Of Bradley’s accomplishments, The New York Times noted in his obituary, “He first ran for mayor in 1969, when the Watts riots of four years earlier were still an open wound in Los Angeles … ‘There wasn’t a lot of flash to him,’ said Dee Dee Myers, a former White House press secretary, who worked for Mr. Bradley in the 1980’s. His enemies always underestimated him, but at the end of the day he was always the last one standing.’’
In April 1992, Bradley decided he would not seek a sixth term following three days of riots, which came after four white police officers were acquitted for beating unarmed motorist Rodney King. Bradley was deeply affected by the riots and, five months later, announced that he would not run for mayor again. ‘’He never really understood it,’’ a friend said, in Bradley’s obituary in The New York Times. “It was a tragedy in his life that you can’t overestimate. It was like he was hit in the stomach with a two-by-four.’’

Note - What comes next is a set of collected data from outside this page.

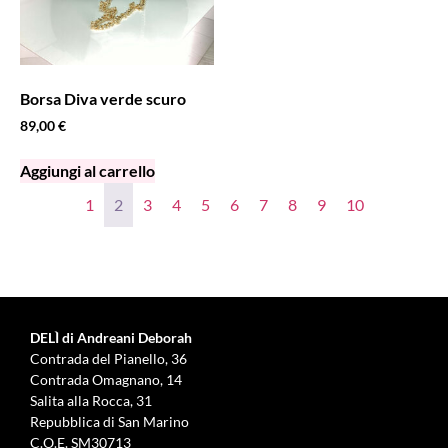
Borsa Diva verde scuro
89,00
€
Aggiungi al carrello
1
2
3
4
5
6
7
8
9
10
DELÌ di Andreani Deborah
Contrada del Pianello, 36
Contrada Omagnano, 14
Salita alla Rocca, 31
Repubblica di San Marino
C.O.E. SM30713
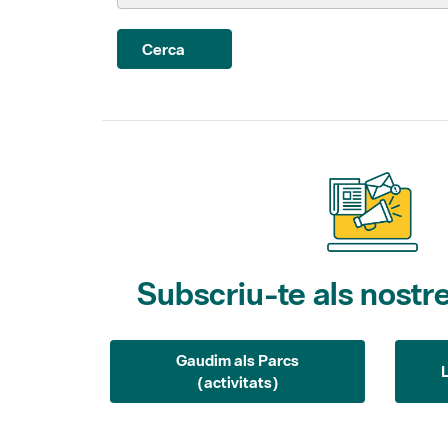
Cerca
Subscriu-te als nostre
Gaudim als Parcs
(activitats)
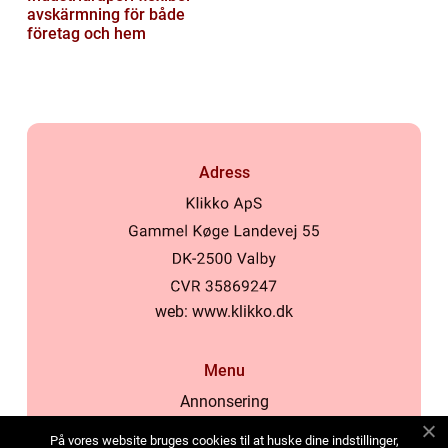
avskärmning för både
företag och hem
Adress
web:
www.klikko.dk
Menu
Annonsering
Om oss
På vores website bruges cookies til at huske dine indstillinger,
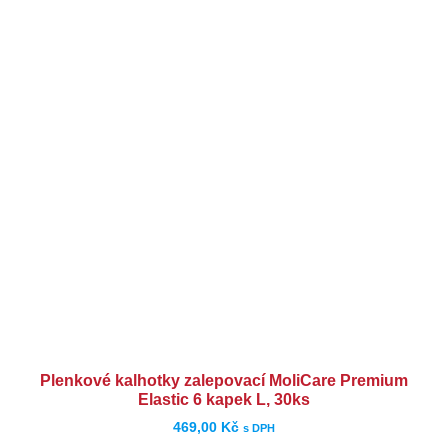
Plenkové kalhotky zalepovací MoliCare Premium
Elastic 6 kapek L, 30ks
469,00
Kč
s DPH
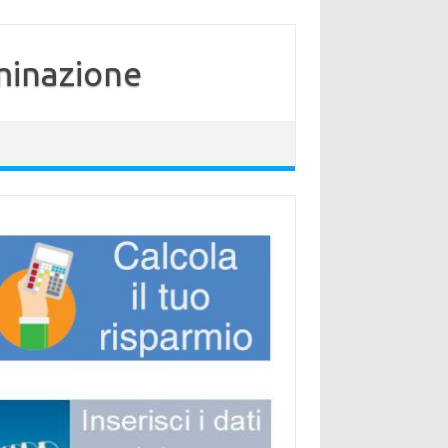
minazione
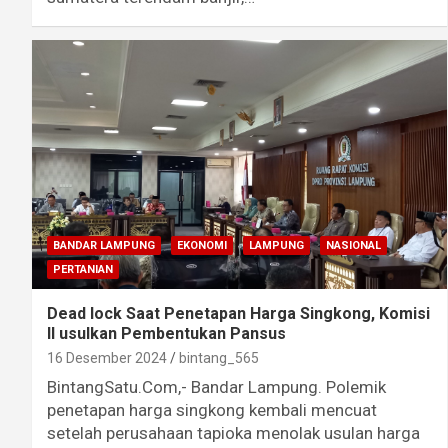
BANDAR LAMPUNG
EKONOMI
LAMPUNG
NASIONAL
PERTANIAN
Dead lock Saat Penetapan Harga Singkong, Komisi
II usulkan Pembentukan Pansus
16 Desember 2024
bintang_565
BintangSatu.Com,- Bandar Lampung. Polemik
penetapan harga singkong kembali mencuat
setelah perusahaan tapioka menolak usulan harga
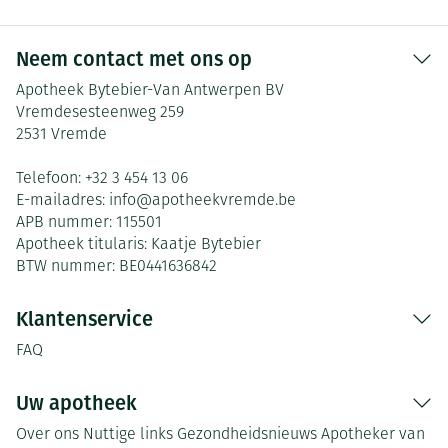
Neem contact met ons op
Apotheek Bytebier-Van Antwerpen BV
Vremdesesteenweg 259
2531
Vremde
Telefoon:
+32 3 454 13 06
E-mailadres:
info@
apotheekvremde.be
APB nummer:
115501
Apotheek titularis:
Kaatje Bytebier
BTW nummer:
BE0441636842
Klantenservice
FAQ
Uw apotheek
Over ons
Nuttige links
Gezondheidsnieuws
Apotheker van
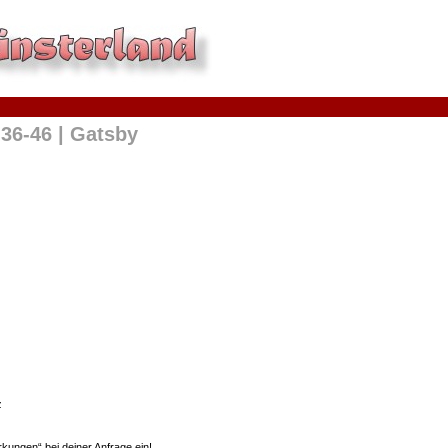
36-46 | Gatsby
z
kungen“ bei deiner Anfrage ein!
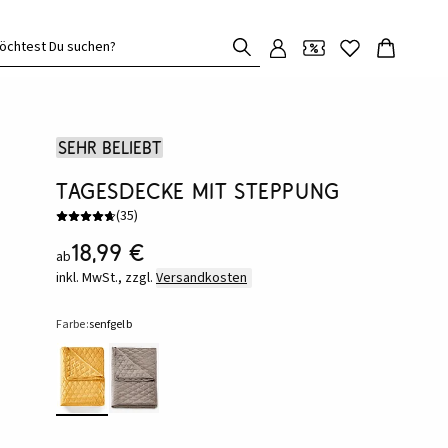
öchtest Du suchen?
Sehr beliebt
Tagesdecke mit Steppung
(
35
)
18,99 €
ab
inkl. MwSt., zzgl.
Versandkosten
Farbe:
senfgelb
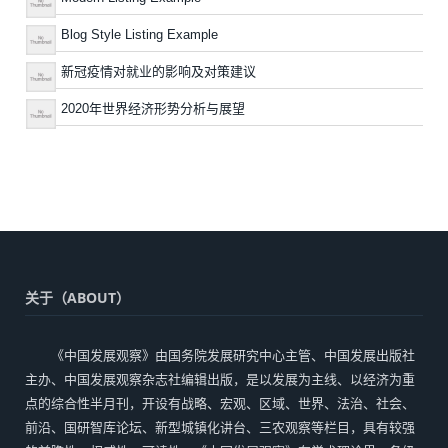
Blog Style Listing Example
新冠疫情对就业的影响及对策建议
2020年世界经济形势分析与展望
关于（ABOUT）
《中国发展观察》由国务院发展研究中心主管、中国发展出版社
主办、中国发展观察杂志社编辑出版，是以发展为主线、以经济为重
点的综合性半月刊，开设有战略、宏观、区域、世界、法治、社会、
前沿、国研智库论坛、新型城镇化讲台、三农观察等栏目，具有较强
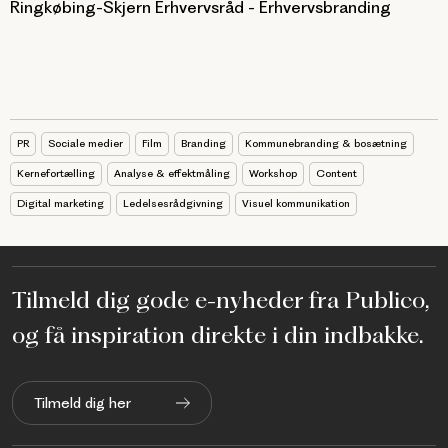
Ringkøbing-Skjern Erhvervsråd - Erhvervsbranding
PR
Sociale medier
Film
Branding
Kommunebranding & bosætning
Kernefortælling
Analyse & effektmåling
Workshop
Content
Digital marketing
Ledelsesrådgivning
Visuel kommunikation
Tilmeld dig gode e-nyheder fra Publico,
og få inspiration direkte i din indbakke.
Tilmeld dig her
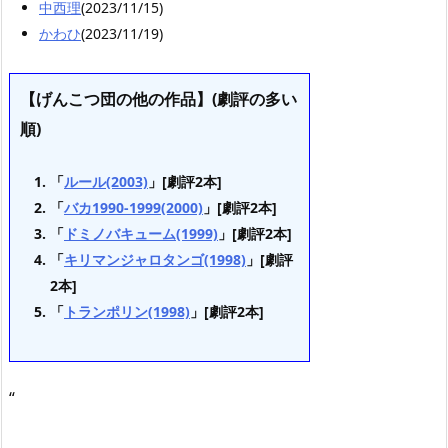
中西理
(2023/11/15)
かわひ
(2023/11/19)
【げんこつ団の他の作品】(劇評の多い
順)
「
ルール(2003)
」[劇評2本]
「
バカ1990-1999(2000)
」[劇評2本]
「
ドミノバキューム(1999)
」[劇評2本]
「
キリマンジャロタンゴ(1998)
」[劇評
2本]
「
トランポリン(1998)
」[劇評2本]
“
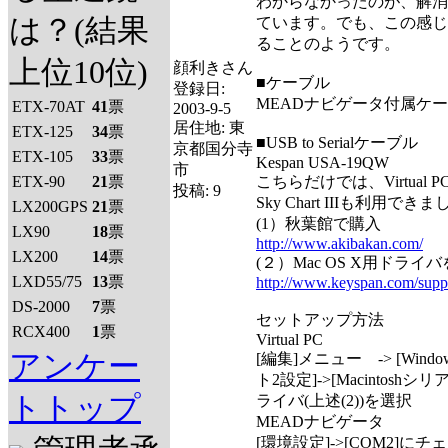
わからなかったのが、解消
は？(結果
ています。でも、この感じ
ることのようです。
上位10位)
顔利きさん
■ケーブル
登録日:
MEADナビゲータ付属ケ
ETX-70AT
41
票
2003-9-5
居住地:
東
ETX-125
34
票
■USB to Serialケーブル
京都国分寺
ETX-105
33
票
Kespan USA-19QW
市
ETX-90
21
票
こちらだけでは、Virtual 
投稿:
9
Sky Chart IIIも利用でき
LX200GPS
21
票
(1）秋葉館で購入
LX90
18
票
http://www.akibakan.com/
LX200
14
票
(２）Mac OS X用ドラ
LXD55/75
13
票
http://www.keyspan.com/supp
DS-2000
7
票
セットアップ方法
RCX400
1
票
Virtual PC
アンケー
[編集]メニュー -> [Windo
ト2設定]->[Macintosh
トトップ
ライバ(上述(2))を選択
MEADナビゲータ
[環境設定]->[COM2]にチ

Eleven years after Bradley became the first African American mayor of Los Angeles, Portsmouth voters elected James Holley III in 1984. This means Holley made history in Portsmouth. The next year, Harold Washington became the first African American mayor of Chicago in 1983.
Washington got things done, the Chicago Sun-Times noted, “Before Washington the city’s infrastructure was falling apart. He passed the largest Neighborhood Bond Ordinance in Chicago’s history to be spent in white as well as minority communities.” The entire city benefitted, in other words. “The city didn’t fall into Lake Michigan, as many whites had feared. Washington proved minorities can rule the city at least as well as whites.”
After Washington collapsed while working at his City Hall desk and died of a heart attack at age 65 in 1987, his funeral route was lined with thousands of Chicagoans. Some stood on rooftops, waving goodbye and holding handmade posters “Thank you, Mayor, for fixing our street,’’ read a cardboard sign at the front window of a modest brick house on newly paved Vincennes Avenue. “‘We Love You Mayor Washington,’” said a green crayon poster. Some simply stood and stared, according to news reports. Others wept. Church bells rang throughout Chicago all morning, and the day was declared an official day of mourning by the city. Nearly 4,000 people filled the Christ Universal Temple to pay their last respects to Mayor Washington.
The same year that Washington was elected in Chicago, history was made when Charlotte voters elected Harvey Gantt. Flint voters elected James Sharp.
The problem is Holley made history at many levels. Twice, he held the office of mayor, first from July 1, 1984, to Dec. 15, 1987, and again from July 1996 to July 13, 2010. But voters overwhelmingly voted him out of office, approving his recall by a ratio of greater than 21-1 and making him the first known politician in U.S. history to be recalled twice.
Although news reports show that the recall results against Holley appeared to split starkly along racial lines during the second recall effort, Holley, 83, thanked his supporters after he learned the results. He lingered to speak with his supporters and encouraged them to stay active in politics. He did not accept questions from reporters, according to news reports.
Why do numerous African American mayors encounter tumult, conflict, and chaos? If history is a judge, Holley might have supplied the answer the night was voted out of office for the second time. He told his supporters, “What you and I started 30 years ago, well, we’re not through yet. This was just another distraction, another movement in another direction.”